A video and photos of an early iPhone prototype recently surfaced online. A Sonny Dickson uploaded them online and show us an iPhone prototype that has a click wheel touchscreen.
The Apple iPhone Prototype. The early prototype of Apple's iPhone provides us a glimpse of a version that never made it into production. The prototype's features are more or less similar with the first generation iPhone. It has an aluminum casing, multi-touch screen, and 2G connectivity and Wi-Fi.
One thing that is different with the prototype from the actual iPhone is its operating system. The OS is directly inspired by the Apple iPod's click wheel and called "Acorn OS". The bottom half of the Acorn OS's display has the classic click wheel interface while the upper half shows the menu. A bar which has the rewind, menu, play/pause, and forward buttons separate the halves.
Dickson said that "Instead of the modern touch-driven interface we now call the iOS, it featured an operating system dubbed "Acorn OS" (this was the internal code name and it is unclear if it would have kept that name if it was ever released), which is derived from the acorn shown on boot." Nothing else seems different with the prototype from the iPhone we know today except for the OS it runs.
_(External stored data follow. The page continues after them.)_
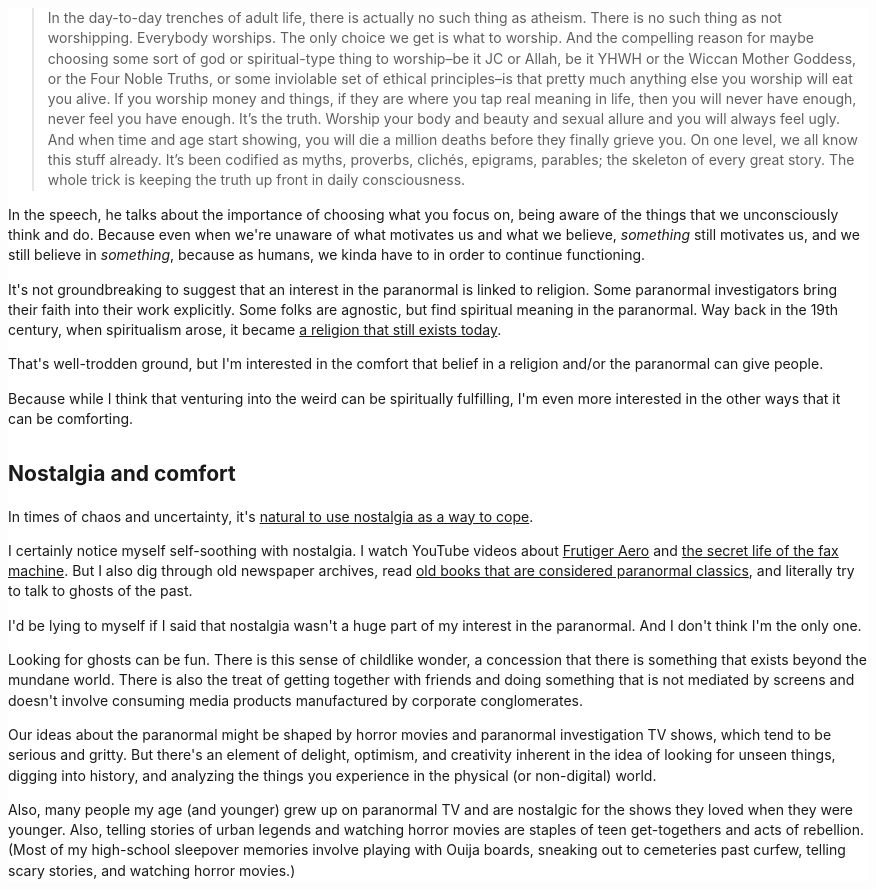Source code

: > In the day-to-day trenches of adult life, there is actually no such thing as atheism. There is no such thing as not worshipping. Everybody worships. The only choice we get is what to worship. And the compelling reason for maybe choosing some sort of god or spiritual-type thing to worship–be it JC or Allah, be it YHWH or the Wiccan Mother Goddess, or the Four Noble Truths, or some inviolable set of ethical principles–is that pretty much anything else you worship will eat you alive. If you worship money and things, if they are where you tap real meaning in life, then you will never have enough, never feel you have enough. It’s the truth. Worship your body and beauty and sexual allure and you will always feel ugly. And when time and age start showing, you will die a million deaths before they finally grieve you. On one level, we all know this stuff already. It’s been codified as myths, proverbs, clichés, epigrams, parables; the skeleton of every great story. The whole trick is keeping the truth up front in daily consciousness.

In the speech, he talks about the importance of choosing what you focus on, being aware of the things that we unconsciously think and do. Because even when we're unaware of what motivates us and what we believe, *something* still motivates us, and we still believe in *something*, because as humans, we kinda have to in order to continue functioning.

It's not groundbreaking to suggest that an interest in the paranormal is linked to religion. Some paranormal investigators bring their faith into their work explicitly. Some folks are agnostic, but find spiritual meaning in the paranormal. Way back in the 19th century, when spiritualism arose, it became [a religion that still exists today](https://en.wikipedia.org/wiki/Spiritualist_church). 

That's well-trodden ground, but I'm interested in the comfort that belief in a religion and/or the paranormal can give people. 

Because while I think that venturing into the weird can be spiritually fulfilling, I'm even more interested in the other ways that it can be comforting.

## Nostalgia and comfort
In times of chaos and uncertainty, it's [natural to use nostalgia as a way to cope](https://en.wikipedia.org/wiki/Nostalgia). 

I certainly notice myself self-soothing with nostalgia. I watch YouTube videos about [Frutiger Aero](https://www.youtube.com/watch?v=ostolucALTA) and [the secret life of the fax machine](https://www.youtube.com/watch?v=yuUyt9RG7pk). But I also dig through old newspaper archives, read [old books that are considered paranormal classics](https://www.buriedsecretspodcast.com/magical-days-for-ufos-and-witches/), and literally try to talk to ghosts of the past. 

I'd be lying to myself if I said that nostalgia wasn't a huge part of my interest in the paranormal. And I don't think I'm the only one. 

Looking for ghosts can be fun. There is this sense of childlike wonder, a concession that there is something that exists beyond the mundane world. There is also the treat of getting together with friends and doing something that is not mediated by screens and doesn't involve consuming media products manufactured by corporate conglomerates. 

Our ideas about the paranormal might be shaped by horror movies and paranormal investigation TV shows, which tend to be serious and gritty. But there's an element of delight, optimism, and creativity inherent in the idea of looking for unseen things, digging into history, and analyzing the things you experience in the physical (or non-digital) world. 

Also, many people my age (and younger) grew up on paranormal TV and are nostalgic for the shows they loved when they were younger. Also, telling stories of urban legends and watching horror movies are staples of teen get-togethers and acts of rebellion. (Most of my high-school sleepover memories involve playing with Ouija boards, sneaking out to cemeteries past curfew, telling scary stories, and watching horror movies.)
You navigate through the menu by circling your finger around the click wheel just like how you would on an iPod. One only needed a firm press on the center of the click wheel to confirm an action when on a preferred menu item
Steve Jobs originally placed Tony Fadell and Scott Forstall in a competition to make the best mobile phone operating system for the iPhone. Fadell got the assignment to enlarge the iPod's current OS while Forstall focused on coming up with an OS based off the Mac's. Of course, Forstall won and the rest is iOS history.